Arts & Culture

Patricia Cornwell endows conservationist at Straus Center

2 min read

Harvard Art Museum announced the establishment of the Patricia Cornwell Conservation Scientist position at the museum’s Straus Center for Conservation and Technical Studies. Funded by a $1 million commitment from best-selling author Patricia Cornwell, the Cornwell Conservation Scientist will play a key role in the analytical laboratory and beyond.

“I am delighted to thank Patricia for this generous commitment and the important work it will advance at the Harvard Art Museum,” said Thomas W. Lentz, director of the Art Museum, in the Nov. 19 announcement. “Thanks to her support, our scientists will continue to develop new techniques that can advance conservation applications in museums all over the world.”

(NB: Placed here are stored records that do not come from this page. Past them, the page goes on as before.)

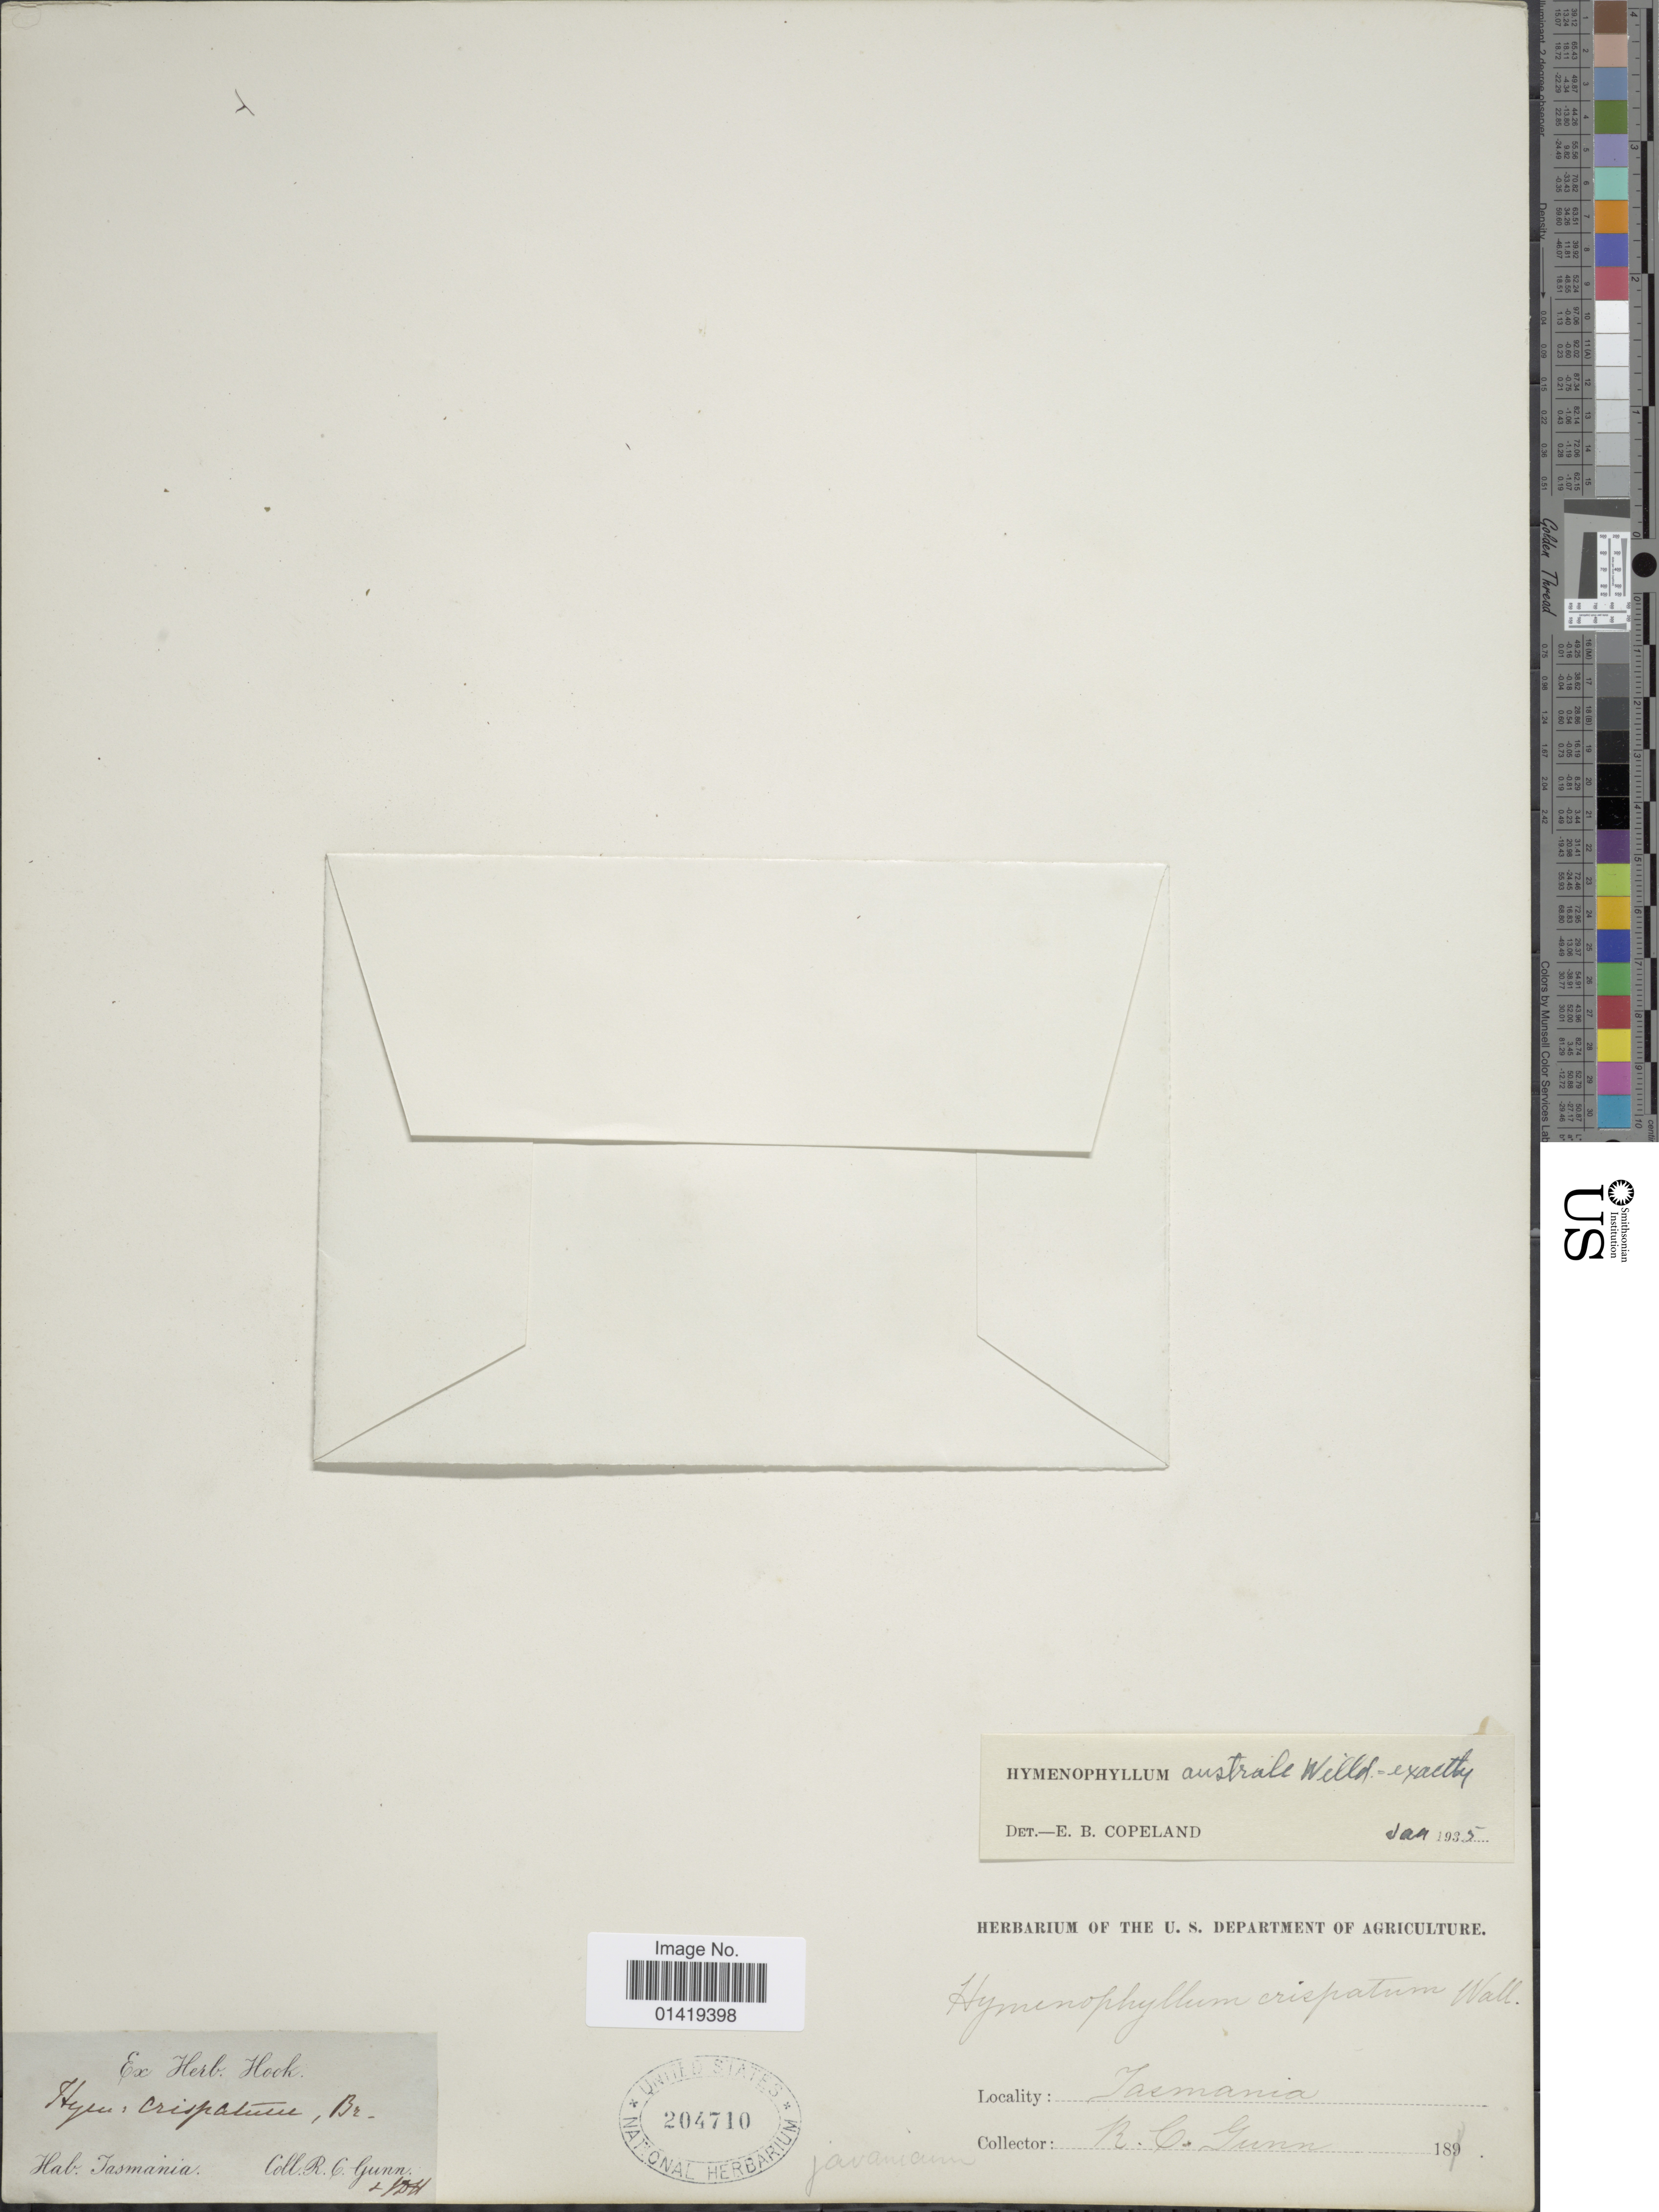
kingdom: Plantae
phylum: Tracheophyta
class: Polypodiopsida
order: Hymenophyllales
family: Hymenophyllaceae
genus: Hymenophyllum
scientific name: Hymenophyllum australe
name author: Willd.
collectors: R. Gunn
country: Australia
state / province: Tasmania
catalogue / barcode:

The oldest facility of its kind in the United States, the Straus Center specializes in the conservation and study of works ranging from paintings and sculpture, to historical and archaeological artifacts. Cornwell’s interest in conservation science stems from her writing, which combines forensic science with the arts, including her book “Portrait of a Serial Killer: Jack the Ripper — Case Closed.” Through her own use of forensic techniques, Cornwell makes a compelling case against the well-known British painter Walter Sickert, who she theorizes to be the real Jack the Ripper.

A longtime supporter of the Harvard Art Museum, Cornwell’s other donations include a major collection of paintings, drawings, and prints by Sickert, James Abbott McNeill Whistler, and Augustus Edwin John, as well as critical equipment like the Foster and Freeman VSC 5000 she donated in 2005. This sophisticated forensic device, widely used to detect forged passports and counterfeit currency, allows for new ways to examine artwork through an electromagnetic spectrum — crucial for detecting forgeries, as well as changes and damages to artwork. The device also can view previously elusive underdrawings to help uncover the artist’s original intentions and the evolution of a piece.

“I am pleased to be able to support the work of the Harvard Art Museum and the Straus Center,” said Cornwell. “Harvard is the center of groundbreaking research in many areas of study, and I am confident that the Cornwell Conservation Scientist will make strong contributions to advancing the field of conservation science.”